At a National Press Club address in Canberra, Scolyer made a broader call. The cancer research field, he argued, needs to rethink its approach. Look beyond the boundaries of single cancers. Design better clinical trials. Embed research directly into patient care. We're not curing as many cancers as we could, he said. Think big. Be courageous. The words carried weight coming from a man who'd just done exactly that—who'd become, in his own phrase, patient zero in a frontier he and his colleagues were mapping in real time.
Citas Notables
Nothing had prepared me for that phone call from Katie in Poland. When I got that call, I got a physical pain like nothing I've ever experienced before.— Georgina Long, co-medical director
I can only do this because I'm a cancer researcher and clinician and so inherently understand the risks. This treatment may extend or shorten my life.— Richard Scolyer
La Conversación del Hearth Otra perspectiva de la historia
What made Long decide to pursue something so unconventional when Scolyer was diagnosed?
She looked for established paths first—clinical trials, standard protocols. When she found almost nothing, she faced a choice: accept the limits of what existed, or use what her team had learned from melanoma and try to adapt it. The grief was real, but it became a kind of permission to be bold.

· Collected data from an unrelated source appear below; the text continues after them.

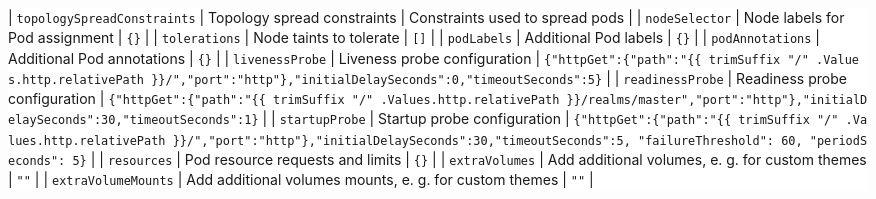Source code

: | `topologySpreadConstraints`                  | Topology spread constraints                                                                                                                                                                                                                                                       | Constraints used to spread pods                                                                                                                                                |
| `nodeSelector`                               | Node labels for Pod assignment                                                                                                                                                                                                                                                    | `{}`                                                                                                                                                                           |
| `tolerations`                                | Node taints to tolerate                                                                                                                                                                                                                                                           | `[]`                                                                                                                                                                           |
| `podLabels`                                  | Additional Pod labels                                                                                                                                                                                                                                                             | `{}`                                                                                                                                                                           |
| `podAnnotations`                             | Additional Pod annotations                                                                                                                                                                                                                                                        | `{}`                                                                                                                                                                           |
| `livenessProbe`                              | Liveness probe configuration                                                                                                                                                                                                                                                      | `{"httpGet":{"path":"{{ trimSuffix "/" .Values.http.relativePath }}/","port":"http"},"initialDelaySeconds":0,"timeoutSeconds":5}`                                              |
| `readinessProbe`                             | Readiness probe configuration                                                                                                                                                                                                                                                     | `{"httpGet":{"path":"{{ trimSuffix "/" .Values.http.relativePath }}/realms/master","port":"http"},"initialDelaySeconds":30,"timeoutSeconds":1}`                                |
| `startupProbe`                               | Startup probe configuration                                                                                                                                                                                                                                                       | `{"httpGet":{"path":"{{ trimSuffix "/" .Values.http.relativePath }}/","port":"http"},"initialDelaySeconds":30,"timeoutSeconds":5, "failureThreshold": 60, "periodSeconds": 5}` |
| `resources`                                  | Pod resource requests and limits                                                                                                                                                                                                                                                  | `{}`                                                                                                                                                                           |
| `extraVolumes`                               | Add additional volumes, e. g. for custom themes                                                                                                                                                                                                                                   | `""`                                                                                                                                                                           |
| `extraVolumeMounts`                          | Add additional volumes mounts, e. g. for custom themes                                                                                                                                                                                                                            | `""`                                                                                                                                                                           |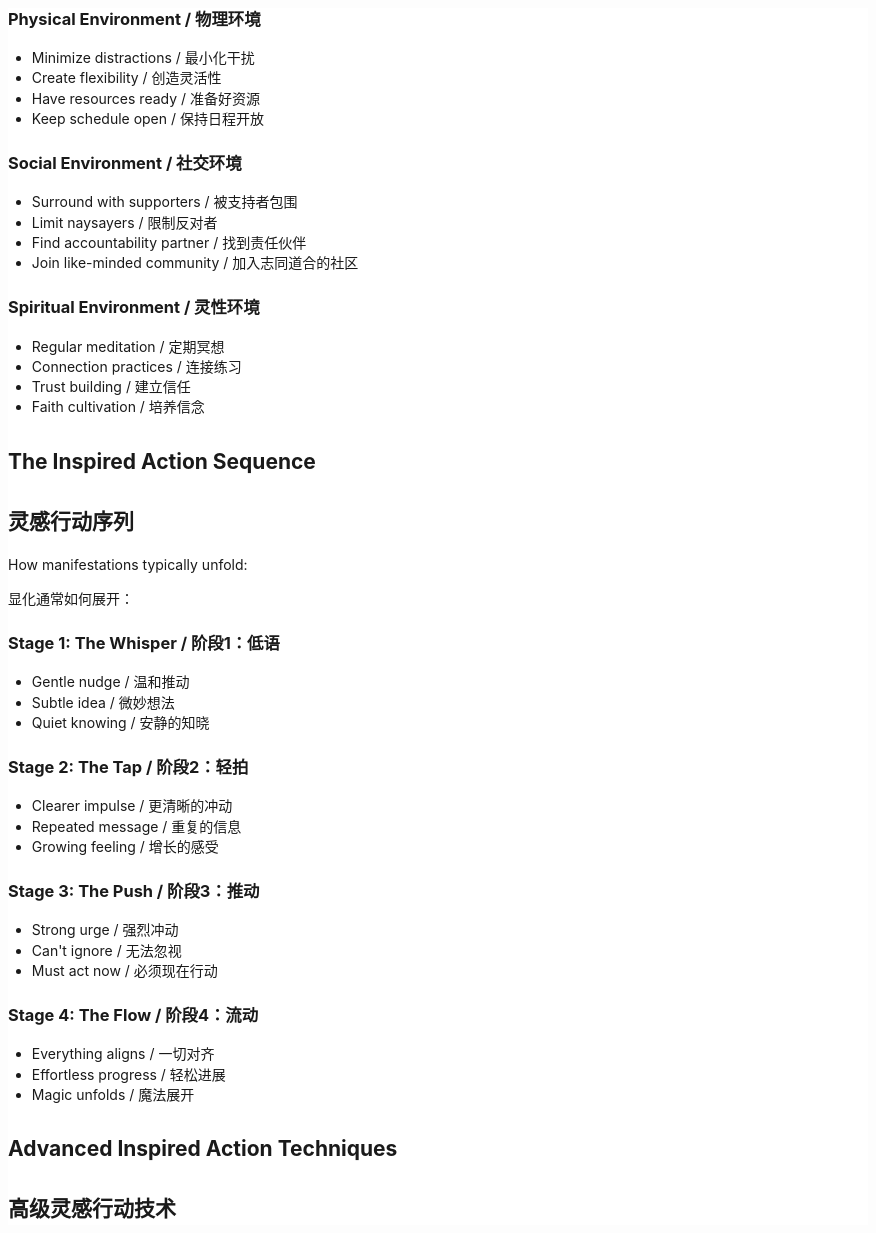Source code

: ### Physical Environment / 物理环境
- Minimize distractions / 最小化干扰
- Create flexibility / 创造灵活性
- Have resources ready / 准备好资源
- Keep schedule open / 保持日程开放

### Social Environment / 社交环境
- Surround with supporters / 被支持者包围
- Limit naysayers / 限制反对者
- Find accountability partner / 找到责任伙伴
- Join like-minded community / 加入志同道合的社区

### Spiritual Environment / 灵性环境
- Regular meditation / 定期冥想
- Connection practices / 连接练习
- Trust building / 建立信任
- Faith cultivation / 培养信念

## The Inspired Action Sequence
## 灵感行动序列

How manifestations typically unfold:

显化通常如何展开：

### Stage 1: The Whisper / 阶段1：低语
- Gentle nudge / 温和推动
- Subtle idea / 微妙想法
- Quiet knowing / 安静的知晓

### Stage 2: The Tap / 阶段2：轻拍
- Clearer impulse / 更清晰的冲动
- Repeated message / 重复的信息
- Growing feeling / 增长的感受

### Stage 3: The Push / 阶段3：推动
- Strong urge / 强烈冲动
- Can't ignore / 无法忽视
- Must act now / 必须现在行动

### Stage 4: The Flow / 阶段4：流动
- Everything aligns / 一切对齐
- Effortless progress / 轻松进展
- Magic unfolds / 魔法展开

## Advanced Inspired Action Techniques
## 高级灵感行动技术

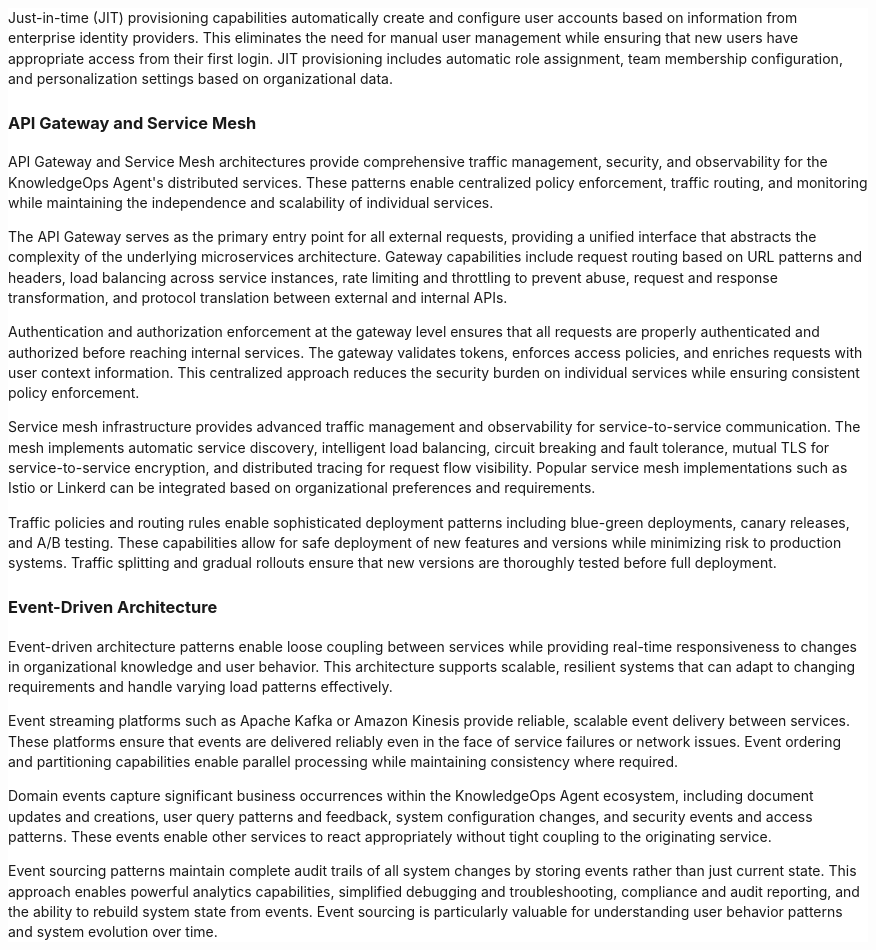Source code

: Just-in-time (JIT) provisioning capabilities automatically create and configure user accounts based on information from enterprise identity providers. This eliminates the need for manual user management while ensuring that new users have appropriate access from their first login. JIT provisioning includes automatic role assignment, team membership configuration, and personalization settings based on organizational data.

### API Gateway and Service Mesh

API Gateway and Service Mesh architectures provide comprehensive traffic management, security, and observability for the KnowledgeOps Agent's distributed services. These patterns enable centralized policy enforcement, traffic routing, and monitoring while maintaining the independence and scalability of individual services.

The API Gateway serves as the primary entry point for all external requests, providing a unified interface that abstracts the complexity of the underlying microservices architecture. Gateway capabilities include request routing based on URL patterns and headers, load balancing across service instances, rate limiting and throttling to prevent abuse, request and response transformation, and protocol translation between external and internal APIs.

Authentication and authorization enforcement at the gateway level ensures that all requests are properly authenticated and authorized before reaching internal services. The gateway validates tokens, enforces access policies, and enriches requests with user context information. This centralized approach reduces the security burden on individual services while ensuring consistent policy enforcement.

Service mesh infrastructure provides advanced traffic management and observability for service-to-service communication. The mesh implements automatic service discovery, intelligent load balancing, circuit breaking and fault tolerance, mutual TLS for service-to-service encryption, and distributed tracing for request flow visibility. Popular service mesh implementations such as Istio or Linkerd can be integrated based on organizational preferences and requirements.

Traffic policies and routing rules enable sophisticated deployment patterns including blue-green deployments, canary releases, and A/B testing. These capabilities allow for safe deployment of new features and versions while minimizing risk to production systems. Traffic splitting and gradual rollouts ensure that new versions are thoroughly tested before full deployment.

### Event-Driven Architecture

Event-driven architecture patterns enable loose coupling between services while providing real-time responsiveness to changes in organizational knowledge and user behavior. This architecture supports scalable, resilient systems that can adapt to changing requirements and handle varying load patterns effectively.

Event streaming platforms such as Apache Kafka or Amazon Kinesis provide reliable, scalable event delivery between services. These platforms ensure that events are delivered reliably even in the face of service failures or network issues. Event ordering and partitioning capabilities enable parallel processing while maintaining consistency where required.

Domain events capture significant business occurrences within the KnowledgeOps Agent ecosystem, including document updates and creations, user query patterns and feedback, system configuration changes, and security events and access patterns. These events enable other services to react appropriately without tight coupling to the originating service.

Event sourcing patterns maintain complete audit trails of all system changes by storing events rather than just current state. This approach enables powerful analytics capabilities, simplified debugging and troubleshooting, compliance and audit reporting, and the ability to rebuild system state from events. Event sourcing is particularly valuable for understanding user behavior patterns and system evolution over time.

Why does it matter that Scolyer is both researcher and patient?
He understands the science deeply enough to consent to genuine risk. He's not hoping for a miracle cure; he knows this might shorten his life as easily as extend it. That clarity allowed his team to move faster and take chances they couldn't take with someone who didn't grasp the uncertainties.
The tenfold increase in immune cells—what does that actually mean for his survival?
Honestly, they don't know yet. It's a signal that the approach works in principle, that the immune system can be activated against brain cancer. But one patient, early results, doesn't tell you whether he'll live longer. It tells you the theory was right. What happens next is still unwritten.
Why have pharmaceutical companies ignored glioblastoma until now?
It's a small market compared to other cancers, and it's been considered untreatable. Why invest billions in something everyone believes is hopeless? Early results like Scolyer's change that calculation. Suddenly there's a pathway worth exploring.
What's the broader implication of what they're doing?
They're arguing that cancer research has become too siloed—melanoma researchers stay in melanoma, brain cancer researchers stay in brain cancer. But the tools that work in one place might work elsewhere. You have to be willing to cross those lines and ask questions that seem naive from within your specialty.